▸ **Activity**
Turn the records below into a single numbered list with one line per item, skipping blank lines and omitting the picture placeholders.

▸ **Records to use**
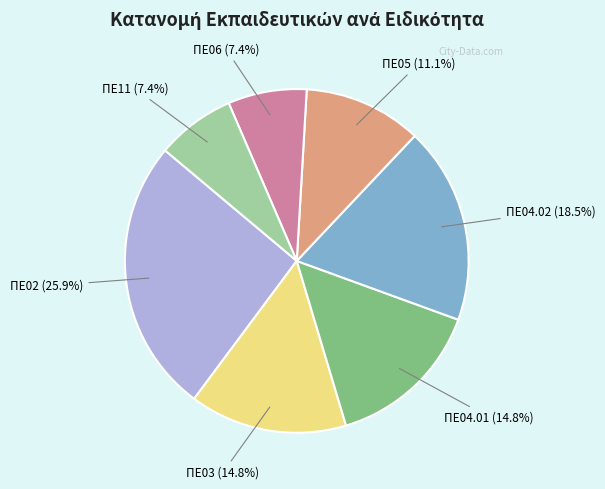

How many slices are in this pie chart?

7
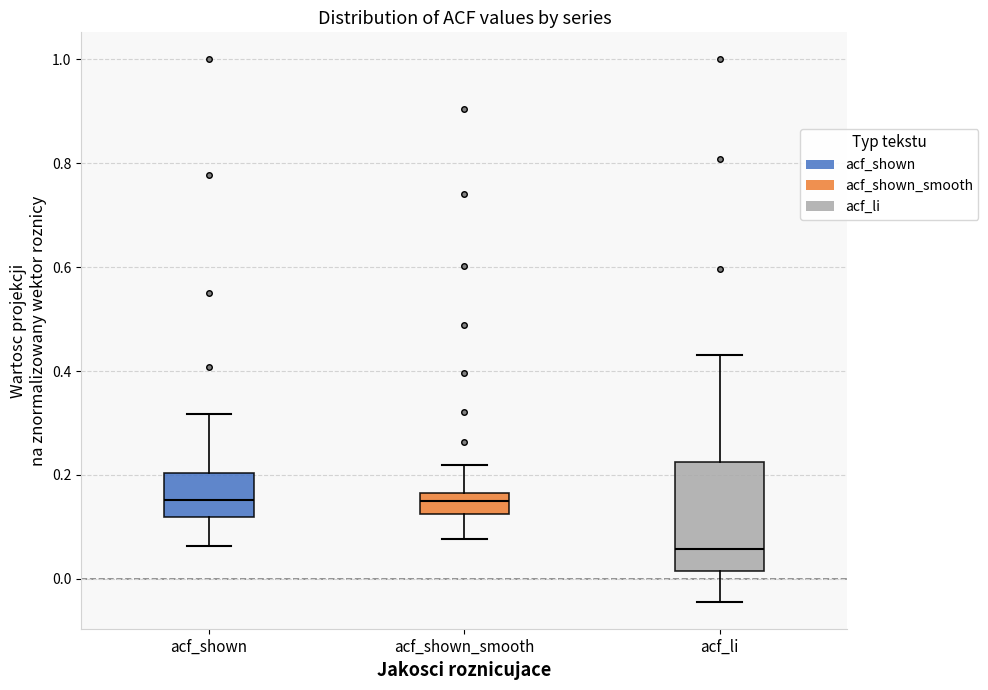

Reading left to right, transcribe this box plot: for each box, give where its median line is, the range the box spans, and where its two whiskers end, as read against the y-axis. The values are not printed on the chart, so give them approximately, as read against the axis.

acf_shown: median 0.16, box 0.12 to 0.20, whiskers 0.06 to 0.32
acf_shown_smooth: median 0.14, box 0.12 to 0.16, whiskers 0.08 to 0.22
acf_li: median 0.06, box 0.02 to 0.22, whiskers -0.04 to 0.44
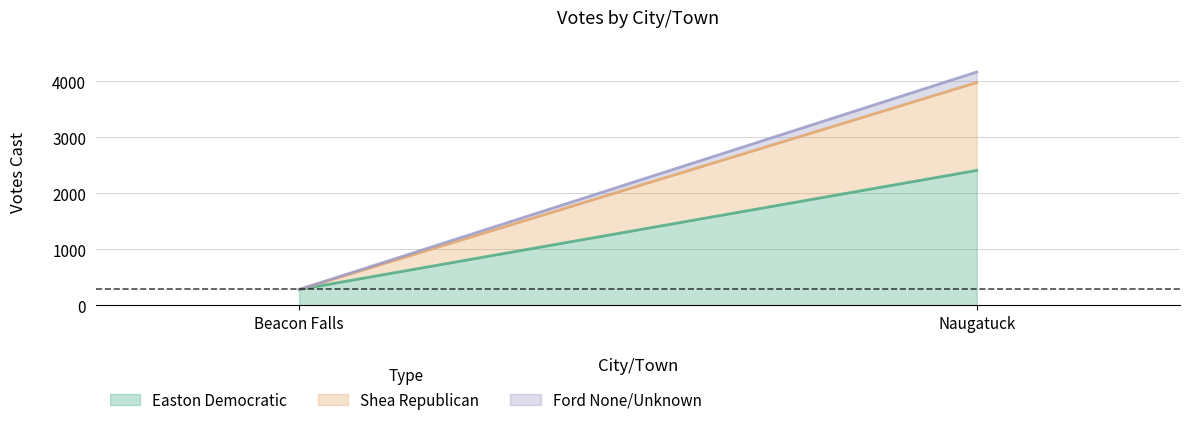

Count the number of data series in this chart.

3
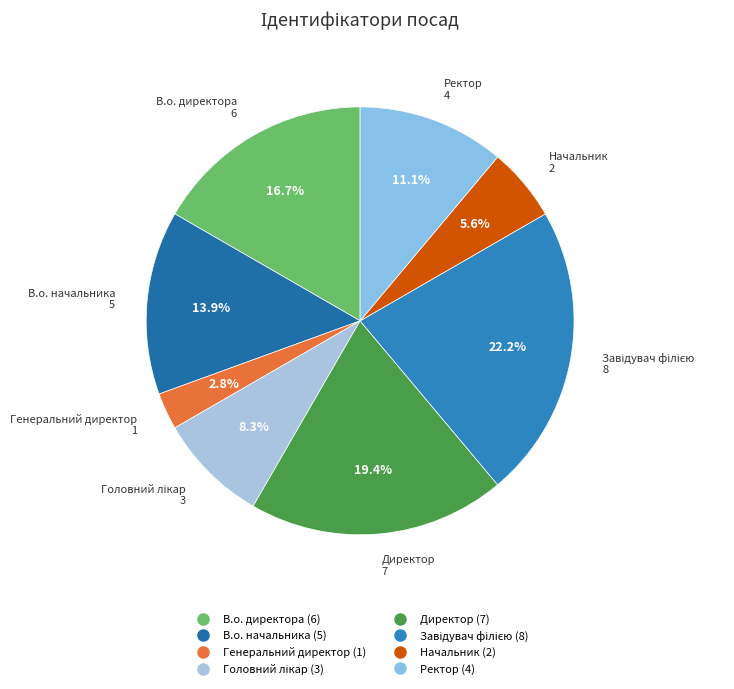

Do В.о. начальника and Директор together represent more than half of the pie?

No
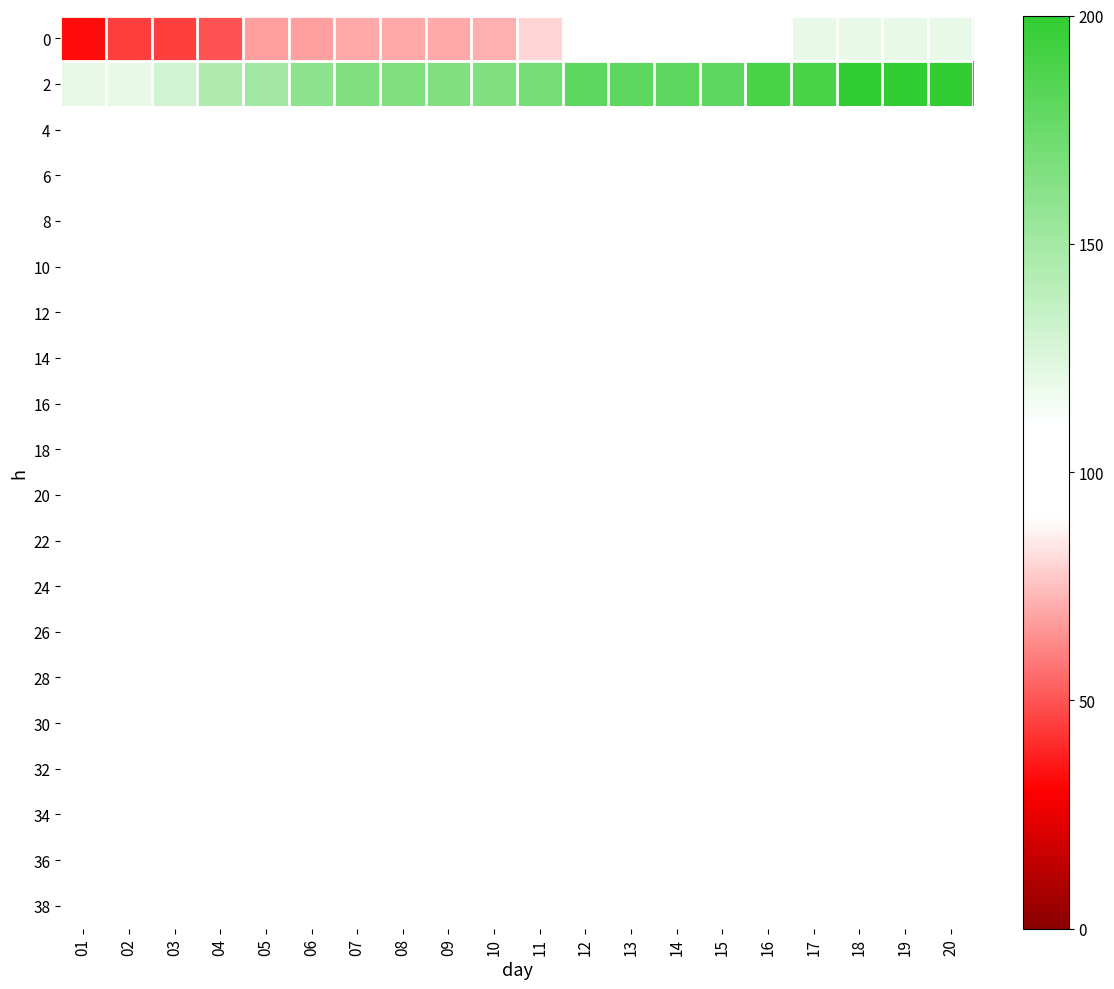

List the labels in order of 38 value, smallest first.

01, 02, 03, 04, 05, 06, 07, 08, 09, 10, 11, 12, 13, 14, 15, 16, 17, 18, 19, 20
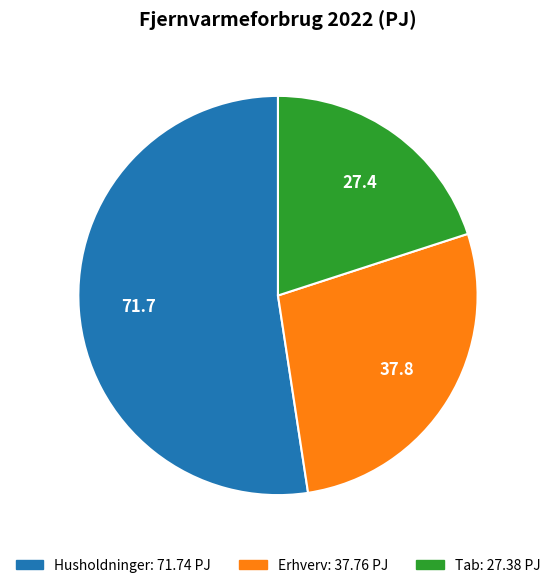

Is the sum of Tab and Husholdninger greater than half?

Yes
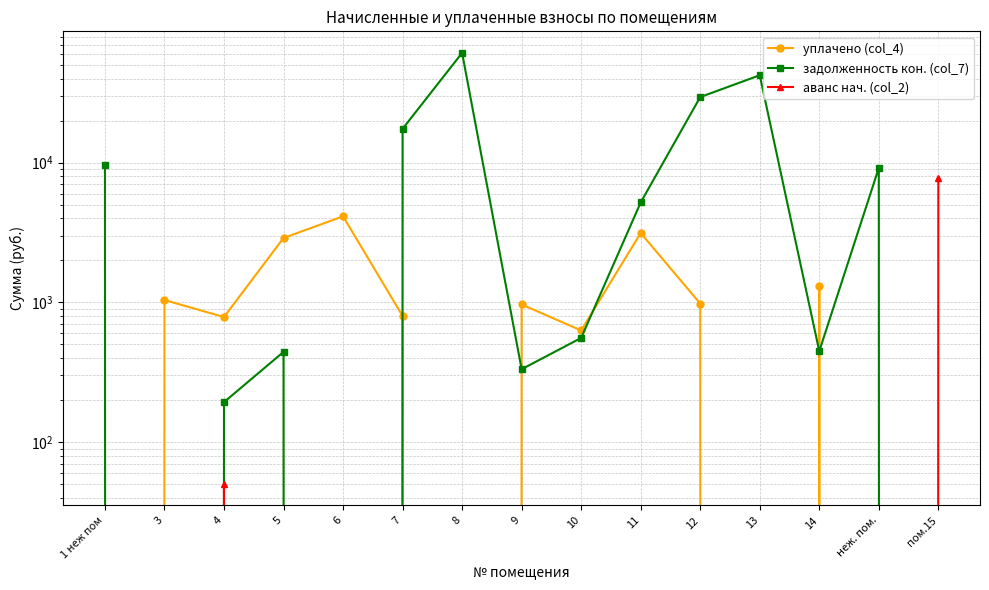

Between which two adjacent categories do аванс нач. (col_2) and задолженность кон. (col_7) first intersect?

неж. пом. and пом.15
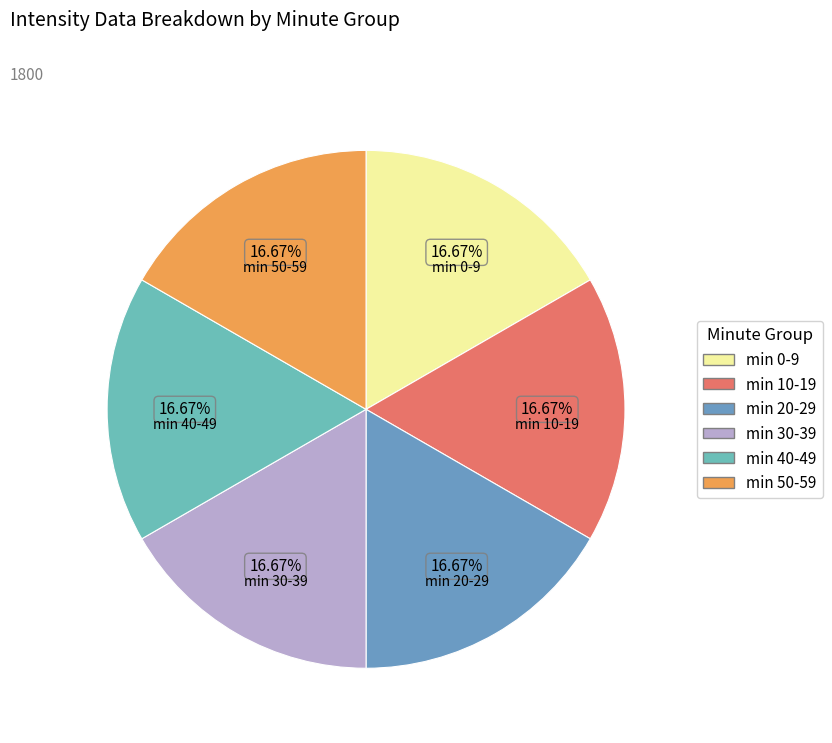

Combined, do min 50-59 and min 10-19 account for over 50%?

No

▸ **Answer to the problem**
1. How many slices are in this pie chart?
2. 7
3. Reading left to right, transcribe this box plot: for each box, give where its median line is, the range the box spans, and where its two whiskers end, as read against the y-axis. The values are not printed on the chart, so give them approximately, as read against the axis.
4. acf_shown: median 0.16, box 0.12 to 0.20, whiskers 0.06 to 0.32
5. acf_shown_smooth: median 0.14, box 0.12 to 0.16, whiskers 0.08 to 0.22
6. acf_li: median 0.06, box 0.02 to 0.22, whiskers -0.04 to 0.44
7. Count the number of data series in this chart.
8. 3
9. Do В.о. начальника and Директор together represent more than half of the pie?
10. No
11. List the labels in order of 38 value, smallest first.
12. 01, 02, 03, 04, 05, 06, 07, 08, 09, 10, 11, 12, 13, 14, 15, 16, 17, 18, 19, 20
13. Is the sum of Tab and Husholdninger greater than half?
14. Yes
15. Between which two adjacent categories do аванс нач. (col_2) and задолженность кон. (col_7) first intersect?
16. неж. пом. and пом.15
17. Combined, do min 50-59 and min 10-19 account for over 50%?
18. No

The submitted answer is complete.